Juke-Box à PoésieJean de La FontaineLa Jeune Veuve

La perte d'un époux ne va point sans soupirs ;
On fait beaucoup de bruit ; et puis on se console :
Sur les ailes du Temps la tristesse s'envole,
            Le Temps ramène les plaisirs.
            Entre la veuve d'une année
            Et la veuve d'une journée
La différence est grande ; on ne croirait jamais
            Que ce fût la même personne :
L'une fait fuir les gens, et l'autre a mille attraits.
Aux soupirs vrais ou faux celle-là s'abandonne ;
C'est toujours même note et pareil entretien ;
            On dit qu'on est inconsolable ;
            On le dit, mais il n'en est rien,
            Comme on verra par cette fable,
            Ou plutôt par la vérité.

            L'époux d'une jeune beauté
Partait pour l'autre monde. À ses côtés, sa femme
Lui criait : « Attends-moi, je te suis ; et mon âme,
Aussi bien que la tienne, est prête à s'envoler. »
            Le mari fait seul le voyage.
La belle avait un père, homme prudent et sage ;
            Il laissa le torrent couler.
            À la fin, pour la consoler :
« Ma fille, lui dit-il, c'est trop verser de larmes :
Qu'a besoin le défunt que vous noyiez vos charmes ?
Puisqu'il est des vivants, ne songez plus aux morts.

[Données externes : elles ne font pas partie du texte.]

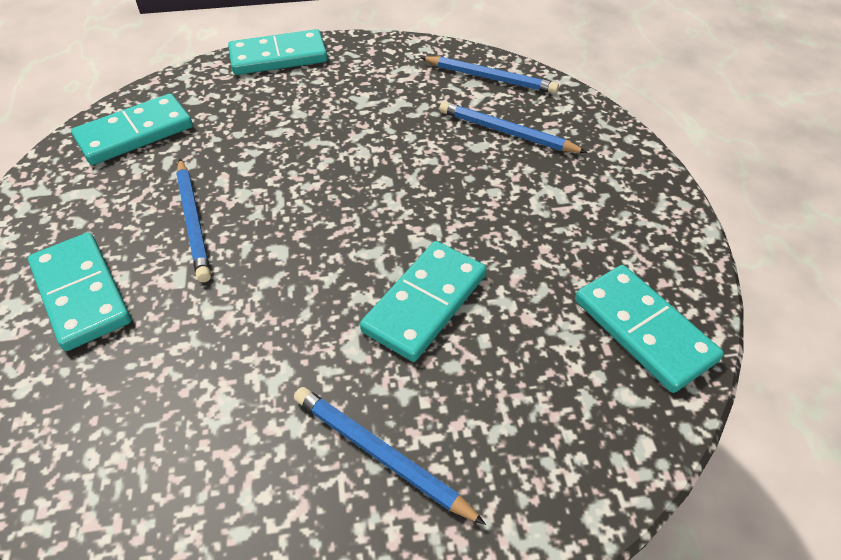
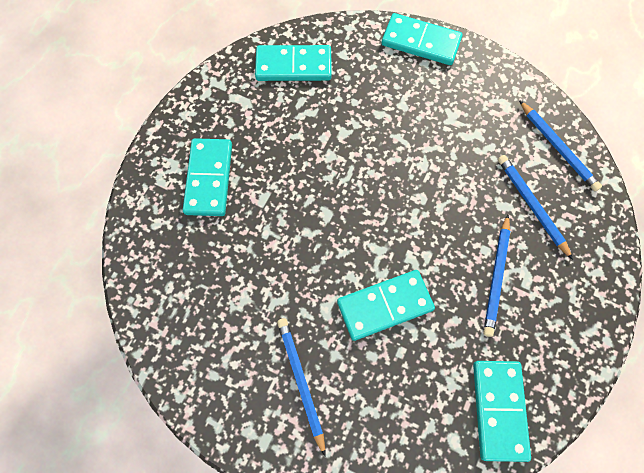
camera: 35 degrees right, 20 degrees up
blue pencil [176,159,211,282] -> blue pencil moved to [483,214,510,337]

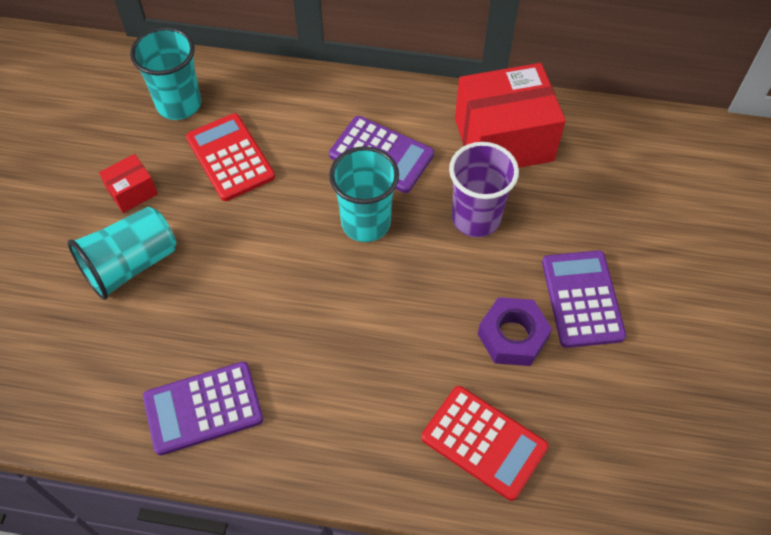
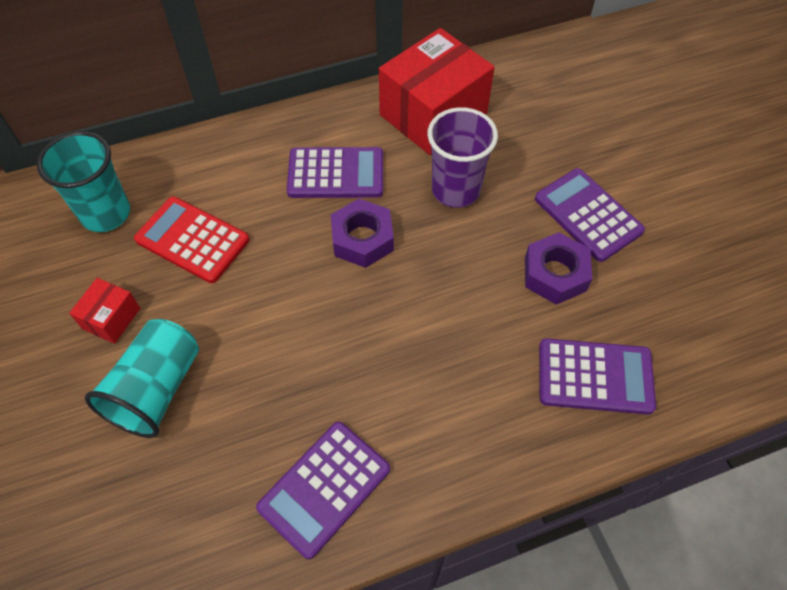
camera: 30 degrees left, 0 degrees up
turquoise cup [329,146,399,242] -> purple nut [331,199,394,268]
red calculator [421,386,549,501] -> purple calculator [539,338,656,415]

            Je ne dis pas que tout à l'heure
            Une condition meilleure
            Change en des noces ces transports ;
Mais, après certain temps, souffrez qu'on vous propose
Un époux beau, bien fait, jeune, et tout autre chose
      Que le défunt. - Ah ! dit-elle aussitôt,
            Un cloître est l'époux qu'il me faut. »
Le père lui laissa digérer sa disgrâce.
            Un mois de la sorte se passe ;
L'autre mois, on l'emploie à changer tous les jours
Quelque chose à l'habit, au linge, à la coiffure :
            Le deuil enfin sert de parure,
            En attendant d'autres atours ;
            Toute la bande des Amours
Revient au colombier ; les jeux, les ris, la danse,
            Ont aussi leur tour à la fin :
            On se plonge soir et matin
            Dans la fontaine de Jouvence.
Le père ne craint plus ce défunt tant chéri ;
Mais comme il ne parlait de rien à notre belle :
            « Où donc est le jeune mari
            Que vous m'avez promis ? » dit-elle.